Required action 1 »
In the biography of Gananath Obeyesekere, translate the following sentence into French: "He has received several academic awards, the most recent being the Thomas H. Huxley medal by the Royal Anthropological Institute in recognition of his scholarly contributions to the discipline."

Extract provided »
***

Gananath Obeyesekere is Emeritus Professor of Anthropology at Princeton University and has done much work in his home country of Sri Lanka. His research focuses on psychoanalysis and anthropology and the ways in which personal symbolism is related to religious experience, in addition to the European voyages of discovery to Polynesia in the 18th century and after, and the implications of these voyages for the development of ethnography. His books include Land Tenure in Village Ceylon, Medusa's Hair, The Cult of the Goddess Pattini, Buddhism Transformed (coauthor), The Work of Culture, The Apotheosis of Captain Cook: European Mythmaking in the Pacific, and Making Karma.

Career
Professor Obeyesekere completed a B.A. in English (1955) at the University of Ceylon, Peradeniya, followed by an M.A. (1958) and Ph.D (1964) at the University of Washington. Before his appointment to Princeton, Obeyesekere held teaching positions at the University of Ceylon, the University of Washington and the University of California, San Diego. He was Chair of the Princeton University Anthropology Department and a Professor from 1980 to the year 2000 when he retired. He has received several academic awards, the most recent being the Thomas H. Huxley medal by the Royal Anthropological Institute in recognition of his scholarly contributions to the discipline.

***

Required action 2 »
Reproduce the entire listing below the biography word for word, omitting the pictures.

Entries shown »
***

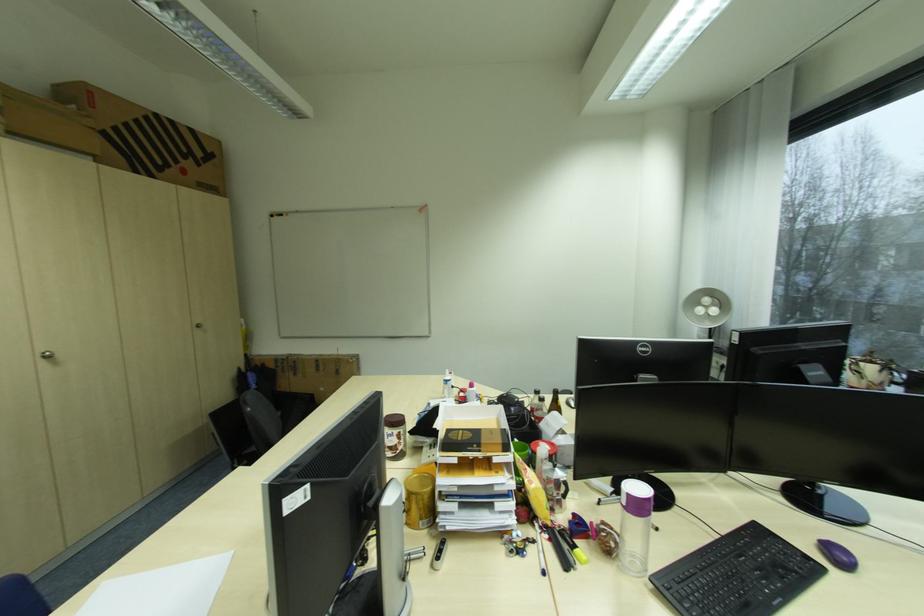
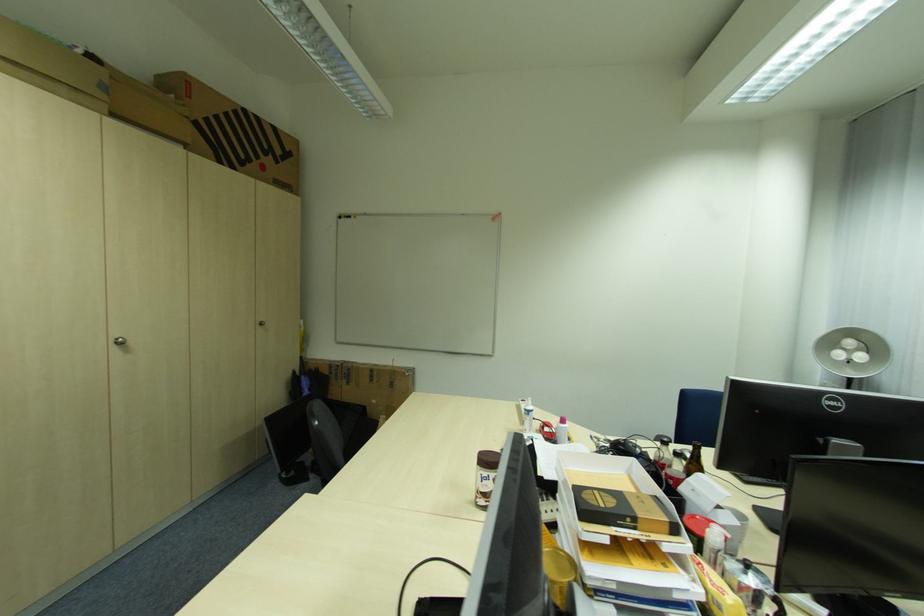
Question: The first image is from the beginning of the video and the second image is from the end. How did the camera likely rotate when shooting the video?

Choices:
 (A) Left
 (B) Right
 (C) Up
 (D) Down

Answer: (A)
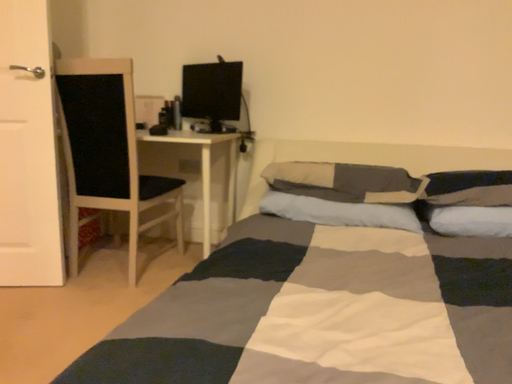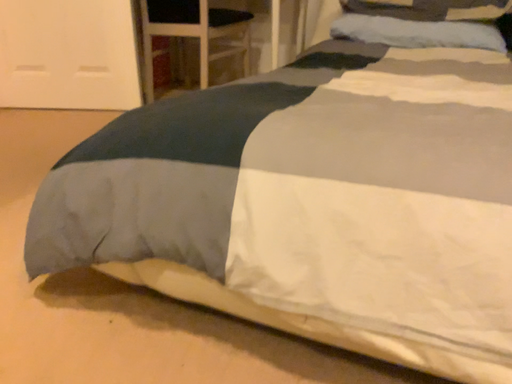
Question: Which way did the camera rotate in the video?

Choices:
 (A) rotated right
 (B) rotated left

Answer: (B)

***

Reply 1 »
Il a reçu plusieurs distinctions universitaires, la plus récente étant la médaille Thomas H. Huxley décernée par le Royal Anthropological Institute en reconnaissance de ses contributions savantes à la discipline.

Reply 2 »
Question: The first image is from the beginning of the video and the second image is from the end. How did the camera likely rotate when shooting the video?

Choices:
 (A) Left
 (B) Right
 (C) Up
 (D) Down

Answer: (A)
Question: Which way did the camera rotate in the video?

Choices:
 (A) rotated right
 (B) rotated left

Answer: (B)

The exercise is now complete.